[PATCH 2/2] posix-timers: Use RCU in posix_timer_add()

Eric Dumazet posted 2 patches 10 months, 1 week ago
There is a newer version of this series
[PATCH 2/2] posix-timers: Use RCU in posix_timer_add()
Posted by Eric Dumazet 10 months, 1 week ago
If many posix timers are hashed in posix_timers_hashtable,
hash_lock can be held for long durations.

This can be really bad in some cases as Thomas
explained in https://lore.kernel.org/all/87ednpyyeo.ffs@tglx/

We can perform all searches under RCU, then acquire
the lock only when there is a good chance to need it,
and after cpu caches were populated.

I also added a cond_resched() in the possible long loop.

Signed-off-by: Eric Dumazet <edumazet@google.com>
---
 kernel/time/posix-timers.c | 12 ++++++++++++
 1 file changed, 12 insertions(+)

diff --git a/kernel/time/posix-timers.c b/kernel/time/posix-timers.c
index 204a351a2fd3..dd2f9016d3dc 100644
--- a/kernel/time/posix-timers.c
+++ b/kernel/time/posix-timers.c
@@ -112,7 +112,19 @@ static int posix_timer_add(struct k_itimer *timer)

Records from a dataset:
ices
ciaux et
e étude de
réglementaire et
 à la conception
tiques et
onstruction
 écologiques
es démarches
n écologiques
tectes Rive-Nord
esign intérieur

YOUR TASK => Reproduce the patch text from "We can perform" down to "changed, 12 insertions(+)".

SOLUTION TO THE PROBLEM =>
We can perform all searches under RCU, then acquire
the lock only when there is a good chance to need it,
and after cpu caches were populated.

I also added a cond_resched() in the possible long loop.

Signed-off-by: Eric Dumazet <edumazet@google.com>
---
 kernel/time/posix-timers.c | 12 ++++++++++++
 1 file changed, 12 insertions(+)